C’est un cri. Autant de colère que de secours.

Mardi matin, dans un message conjointement signé par Nicolas Matine-Narmino (président de l’Union des Commerçants) ; Dominique Gastaldi (président de l’association des commerçants du Métropole), Philippe Clerissi (président du groupement des commerçants du centre commerciale de Fontvieille) et Alberte Escande (présidente de l’association des industries hôtelières), les représentants des professionnels du commerce ont lancé un appel au secours estiment que pour l’heure, le gouvernement n’a pas pris pleinement la mesure de l’impact de cette crise sanitaire sur leur domaine.

"On se demande si ces gens-là vivent dans un autre monde ou s’ils n’ont pas conscience du tsunami économique que l’on va se prendre. L’annonce de l’enveloppe de 50 millions d’euros, le report de TVA ou des charges sociales ce ne sera pas suffisant pour régler le problème" tempête Nicolas Matile-Narmino, joint par téléphone.

>>RELIRE. Le Ministre d'Etat de Monaco Serge Telle testé positif au coronavirus

"Il faut les mêmes mesures qu’en France"

Le fleuriste estime qu’il va perdre 50.000 euros ce mois-ci, 120.000 euros le mois prochain dans cette configuration. Il va devoir ponctionner dans ses économies pour assurer les salaires pleins des employés.

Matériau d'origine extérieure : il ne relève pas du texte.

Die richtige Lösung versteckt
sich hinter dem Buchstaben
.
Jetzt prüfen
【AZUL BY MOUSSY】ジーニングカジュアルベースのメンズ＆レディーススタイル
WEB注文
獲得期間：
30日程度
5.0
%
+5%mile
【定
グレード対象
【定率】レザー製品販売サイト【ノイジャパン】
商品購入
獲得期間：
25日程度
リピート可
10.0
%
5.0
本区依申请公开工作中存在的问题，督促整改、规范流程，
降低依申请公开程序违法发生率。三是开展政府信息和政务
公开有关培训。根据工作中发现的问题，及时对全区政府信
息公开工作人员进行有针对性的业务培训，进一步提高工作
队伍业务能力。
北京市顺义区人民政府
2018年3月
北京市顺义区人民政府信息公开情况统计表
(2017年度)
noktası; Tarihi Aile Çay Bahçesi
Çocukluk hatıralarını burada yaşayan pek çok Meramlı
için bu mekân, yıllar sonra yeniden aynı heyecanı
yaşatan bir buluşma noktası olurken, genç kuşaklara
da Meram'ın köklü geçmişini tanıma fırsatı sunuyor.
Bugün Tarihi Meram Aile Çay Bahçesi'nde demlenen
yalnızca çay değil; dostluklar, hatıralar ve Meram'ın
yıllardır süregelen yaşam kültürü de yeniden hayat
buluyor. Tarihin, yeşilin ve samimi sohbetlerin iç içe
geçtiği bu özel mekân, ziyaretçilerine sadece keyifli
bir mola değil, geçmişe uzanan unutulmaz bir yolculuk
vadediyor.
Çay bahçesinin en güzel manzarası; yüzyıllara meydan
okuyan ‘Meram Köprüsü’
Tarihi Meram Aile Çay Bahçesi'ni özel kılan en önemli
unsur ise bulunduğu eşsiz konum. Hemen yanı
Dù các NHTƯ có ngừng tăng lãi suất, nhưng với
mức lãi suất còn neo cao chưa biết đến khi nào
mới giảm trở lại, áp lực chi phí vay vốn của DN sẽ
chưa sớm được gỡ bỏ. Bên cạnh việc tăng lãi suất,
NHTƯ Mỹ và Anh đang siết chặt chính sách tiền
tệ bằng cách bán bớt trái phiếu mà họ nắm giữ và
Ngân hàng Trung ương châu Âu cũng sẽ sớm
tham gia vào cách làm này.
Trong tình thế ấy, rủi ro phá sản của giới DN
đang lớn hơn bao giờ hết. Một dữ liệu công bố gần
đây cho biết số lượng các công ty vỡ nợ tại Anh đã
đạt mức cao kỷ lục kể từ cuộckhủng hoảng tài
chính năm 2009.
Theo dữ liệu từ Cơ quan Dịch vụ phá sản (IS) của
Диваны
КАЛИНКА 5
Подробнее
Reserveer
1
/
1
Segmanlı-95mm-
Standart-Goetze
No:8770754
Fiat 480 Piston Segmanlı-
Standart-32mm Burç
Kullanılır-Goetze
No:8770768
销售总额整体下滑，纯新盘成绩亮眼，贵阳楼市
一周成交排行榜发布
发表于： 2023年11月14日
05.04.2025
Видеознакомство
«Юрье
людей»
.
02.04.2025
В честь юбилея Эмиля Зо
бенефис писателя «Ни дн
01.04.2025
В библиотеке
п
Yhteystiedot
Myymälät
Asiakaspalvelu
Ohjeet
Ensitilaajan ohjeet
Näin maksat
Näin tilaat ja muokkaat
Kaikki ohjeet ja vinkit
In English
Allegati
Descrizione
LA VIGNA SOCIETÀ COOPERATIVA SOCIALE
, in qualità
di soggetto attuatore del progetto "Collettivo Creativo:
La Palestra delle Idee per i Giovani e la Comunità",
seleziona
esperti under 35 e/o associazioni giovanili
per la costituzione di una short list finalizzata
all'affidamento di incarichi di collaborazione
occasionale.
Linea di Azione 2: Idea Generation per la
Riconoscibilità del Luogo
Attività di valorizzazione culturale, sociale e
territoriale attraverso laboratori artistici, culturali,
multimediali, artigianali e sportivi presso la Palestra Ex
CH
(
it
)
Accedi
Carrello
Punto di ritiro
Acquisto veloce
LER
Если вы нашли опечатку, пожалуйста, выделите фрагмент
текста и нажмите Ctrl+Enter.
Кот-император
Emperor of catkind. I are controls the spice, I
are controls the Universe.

"Mais je ne peux pas payer mon loyer de surcroît. Et nous allons tous faire pareil. Il faut qu’à Monaco, les mêmes mesures qu’en France au minimum (suspension des loyers et des factures de gaz et d’électricité pour les commerces N.D.L.R.) soient prises pour les commerces, pour éviter de mettre la clé sous la porte et créer une crise sociale".

Le président de l’UCAM estime que 90% des professionnels sont dans cette situation.

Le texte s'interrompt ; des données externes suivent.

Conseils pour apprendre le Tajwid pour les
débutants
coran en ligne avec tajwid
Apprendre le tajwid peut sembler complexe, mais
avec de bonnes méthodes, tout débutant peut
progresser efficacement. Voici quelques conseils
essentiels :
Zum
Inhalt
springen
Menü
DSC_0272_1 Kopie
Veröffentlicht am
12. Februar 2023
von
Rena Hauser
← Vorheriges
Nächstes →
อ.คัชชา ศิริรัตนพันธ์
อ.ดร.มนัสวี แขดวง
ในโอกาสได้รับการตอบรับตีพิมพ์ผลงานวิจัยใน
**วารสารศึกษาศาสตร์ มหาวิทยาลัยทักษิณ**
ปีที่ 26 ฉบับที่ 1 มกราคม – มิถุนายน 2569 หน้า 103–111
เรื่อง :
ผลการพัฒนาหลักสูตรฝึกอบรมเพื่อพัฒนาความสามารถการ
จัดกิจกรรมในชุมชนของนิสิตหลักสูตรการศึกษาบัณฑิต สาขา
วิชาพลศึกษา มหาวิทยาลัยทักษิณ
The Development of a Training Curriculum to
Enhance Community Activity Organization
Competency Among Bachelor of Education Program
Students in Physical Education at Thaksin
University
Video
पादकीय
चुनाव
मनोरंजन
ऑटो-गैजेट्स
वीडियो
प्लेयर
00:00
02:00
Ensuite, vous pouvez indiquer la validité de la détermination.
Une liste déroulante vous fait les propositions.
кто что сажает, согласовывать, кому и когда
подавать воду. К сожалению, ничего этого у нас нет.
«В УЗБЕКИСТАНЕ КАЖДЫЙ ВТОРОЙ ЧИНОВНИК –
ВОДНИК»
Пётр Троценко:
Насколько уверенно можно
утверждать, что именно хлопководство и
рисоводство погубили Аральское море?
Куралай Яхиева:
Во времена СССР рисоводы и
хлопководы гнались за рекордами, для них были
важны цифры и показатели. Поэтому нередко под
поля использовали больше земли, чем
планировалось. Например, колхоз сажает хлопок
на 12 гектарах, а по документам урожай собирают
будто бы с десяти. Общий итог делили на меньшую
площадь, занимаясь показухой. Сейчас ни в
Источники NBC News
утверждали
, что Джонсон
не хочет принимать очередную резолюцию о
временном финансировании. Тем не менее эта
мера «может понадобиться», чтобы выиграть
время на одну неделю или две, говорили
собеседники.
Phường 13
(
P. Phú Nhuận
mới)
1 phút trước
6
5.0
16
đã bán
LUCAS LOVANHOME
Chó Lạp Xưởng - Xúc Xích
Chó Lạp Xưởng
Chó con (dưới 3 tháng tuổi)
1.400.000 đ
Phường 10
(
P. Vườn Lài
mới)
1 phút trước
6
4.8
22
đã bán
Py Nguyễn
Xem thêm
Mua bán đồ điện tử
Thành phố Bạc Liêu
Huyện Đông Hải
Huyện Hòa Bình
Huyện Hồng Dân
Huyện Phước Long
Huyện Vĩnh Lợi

"Un commerçant m’a dit que s’il reste fermé deux mois, ses pertes financières vont être de 1,2 million d’euros. Une autre venait d’investir 400 000 euros dans sa boutique qui doit ouvrir fin mars. Elle n’a plus rien en trésorerie".

Un plan Marshall?

Pour le président de l’Union des commerçants et artisans de Monaco, c’est un plan Marshall qu’il faut à la Principauté à ce niveau.

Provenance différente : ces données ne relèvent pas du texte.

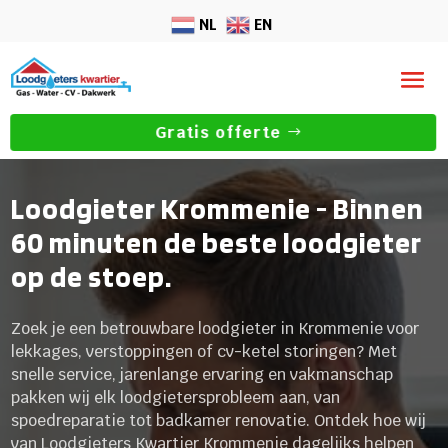
NL
EN
Gratis offerte
Loodgieter Krommenie - Binnen
60 minuten de beste loodgieter
op de stoep.
Zoek je een betrouwbare loodgieter in Krommenie voor
lekkages, verstoppingen of cv-ketel storingen? Met
snelle service, jarenlange ervaring en vakmanschap
pakken wij elk loodgietersprobleem aan, van
spoedreparatie tot badkamer renovatie. Ontdek hoe wij
van Loodgieters Kwartier Krommenie dagelijks helpen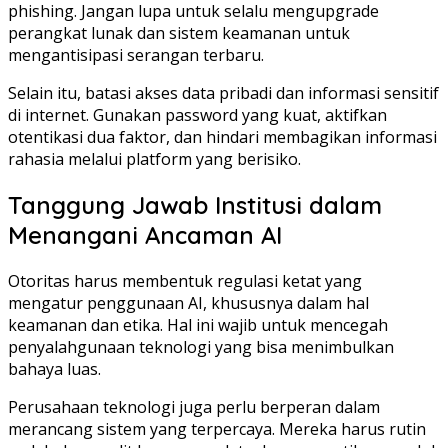
phishing. Jangan lupa untuk selalu mengupgrade
perangkat lunak dan sistem keamanan untuk
mengantisipasi serangan terbaru.
Selain itu, batasi akses data pribadi dan informasi sensitif
di internet. Gunakan password yang kuat, aktifkan
otentikasi dua faktor, dan hindari membagikan informasi
rahasia melalui platform yang berisiko.
Tanggung Jawab Institusi dalam
Menangani Ancaman AI
Otoritas harus membentuk regulasi ketat yang
mengatur penggunaan AI, khususnya dalam hal
keamanan dan etika. Hal ini wajib untuk mencegah
penyalahgunaan teknologi yang bisa menimbulkan
bahaya luas.
Perusahaan teknologi juga perlu berperan dalam
merancang sistem yang terpercaya. Mereka harus rutin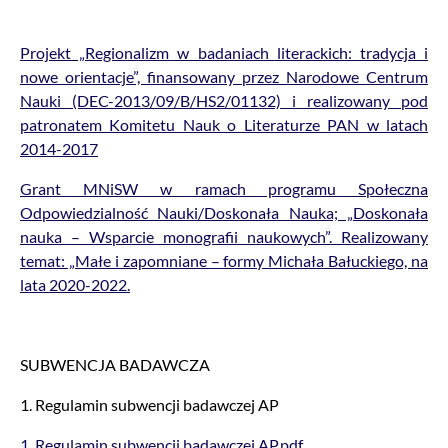
Projekt „Regionalizm w badaniach literackich: tradycja i
nowe orientacje”, finansowany przez Narodowe Centrum
Nauki (DEC-2013/09/B/HS2/01132) i realizowany pod
patronatem Komitetu Nauk o Literaturze PAN w latach
2014-2017
Grant MNiSW w ramach programu Społeczna
Odpowiedzialność Nauki/Doskonała Nauka; „Doskonała
nauka – Wsparcie monografii naukowych”. Realizowany
temat: „Małe i zapomniane – formy Michała Bałuckiego, na
lata 2020-2022.
SUBWENCJA BADAWCZA
1. Regulamin subwencji badawczej AP
1. Regulamin subwencji badawczej AP.pdf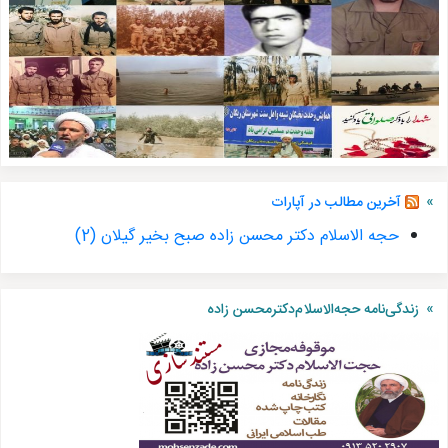
آخرین مطالب در آپارات
حجه الاسلام دکتر محسن زاده صبح بخیر گیلان (2)
زندگی‌نامه حجه‌الاسلام‌دکتر‌محسن زاده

"Le pays vit principalement de recettes de la TVA. C’est irresponsable et irrespectueux de ne pas davantage nous soutenir. L’indemnité chômage ne doit pas couvrir 70% mais 100% du salaire. Nous avons la chance d’être un pays sans dette, il va falloir sortir du cash, sans faire n’importe quoi certes, mais pour subvenir à cet état de guerre" estime Nicole Matile-Narmino qui assure avoir écrit trois fois au gouvernement ces derniers jours.

*Et attend aujourd’hui un soutien plus fort pour son secteur professionnel.